:: PROVIDED MATERIAL ::

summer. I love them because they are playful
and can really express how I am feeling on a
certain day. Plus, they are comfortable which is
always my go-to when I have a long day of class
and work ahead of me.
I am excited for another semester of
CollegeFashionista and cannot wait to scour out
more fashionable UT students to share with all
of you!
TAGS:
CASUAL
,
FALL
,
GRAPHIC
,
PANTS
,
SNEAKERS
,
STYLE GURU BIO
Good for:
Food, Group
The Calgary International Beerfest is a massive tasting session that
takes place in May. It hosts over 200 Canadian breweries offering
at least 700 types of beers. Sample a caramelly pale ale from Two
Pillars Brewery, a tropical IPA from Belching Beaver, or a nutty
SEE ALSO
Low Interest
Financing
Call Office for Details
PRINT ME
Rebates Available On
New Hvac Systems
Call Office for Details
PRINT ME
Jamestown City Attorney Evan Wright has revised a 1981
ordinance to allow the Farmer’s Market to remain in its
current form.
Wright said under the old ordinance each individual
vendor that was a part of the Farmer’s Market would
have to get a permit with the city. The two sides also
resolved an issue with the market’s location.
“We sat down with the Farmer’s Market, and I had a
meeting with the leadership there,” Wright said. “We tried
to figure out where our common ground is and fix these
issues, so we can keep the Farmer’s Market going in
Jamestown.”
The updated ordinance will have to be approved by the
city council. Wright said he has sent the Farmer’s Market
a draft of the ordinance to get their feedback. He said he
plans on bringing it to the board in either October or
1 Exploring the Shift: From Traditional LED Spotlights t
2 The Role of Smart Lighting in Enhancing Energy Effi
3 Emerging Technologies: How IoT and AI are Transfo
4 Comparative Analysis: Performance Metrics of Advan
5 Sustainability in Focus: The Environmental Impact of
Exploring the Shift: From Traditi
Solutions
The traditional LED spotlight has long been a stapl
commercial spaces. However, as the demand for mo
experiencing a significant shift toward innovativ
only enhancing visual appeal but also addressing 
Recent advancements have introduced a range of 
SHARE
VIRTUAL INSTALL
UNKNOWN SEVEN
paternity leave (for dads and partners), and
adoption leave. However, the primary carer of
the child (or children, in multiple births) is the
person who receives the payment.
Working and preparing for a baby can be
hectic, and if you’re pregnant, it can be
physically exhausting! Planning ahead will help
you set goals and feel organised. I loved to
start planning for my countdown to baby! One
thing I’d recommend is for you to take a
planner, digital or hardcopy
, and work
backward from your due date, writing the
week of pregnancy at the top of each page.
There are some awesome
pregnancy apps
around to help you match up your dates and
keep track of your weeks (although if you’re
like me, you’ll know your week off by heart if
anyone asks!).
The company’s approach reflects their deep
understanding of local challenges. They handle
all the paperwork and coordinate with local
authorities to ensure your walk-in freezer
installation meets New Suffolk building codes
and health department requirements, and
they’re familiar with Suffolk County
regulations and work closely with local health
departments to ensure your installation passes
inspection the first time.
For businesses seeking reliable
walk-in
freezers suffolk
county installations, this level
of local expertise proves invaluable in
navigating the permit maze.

:::

DIRECTIONS: Could you print the lines above, exactly as written, from the line containing "pregnancy apps" through the final one?

TASK SOLUTION:
pregnancy apps
around to help you match up your dates and
keep track of your weeks (although if you’re
like me, you’ll know your week off by heart if
anyone asks!).
The company’s approach reflects their deep
understanding of local challenges. They handle
all the paperwork and coordinate with local
authorities to ensure your walk-in freezer
installation meets New Suffolk building codes
and health department requirements, and
they’re familiar with Suffolk County
regulations and work closely with local health
departments to ensure your installation passes
inspection the first time.
For businesses seeking reliable
walk-in
freezers suffolk
county installations, this level
of local expertise proves invaluable in
navigating the permit maze.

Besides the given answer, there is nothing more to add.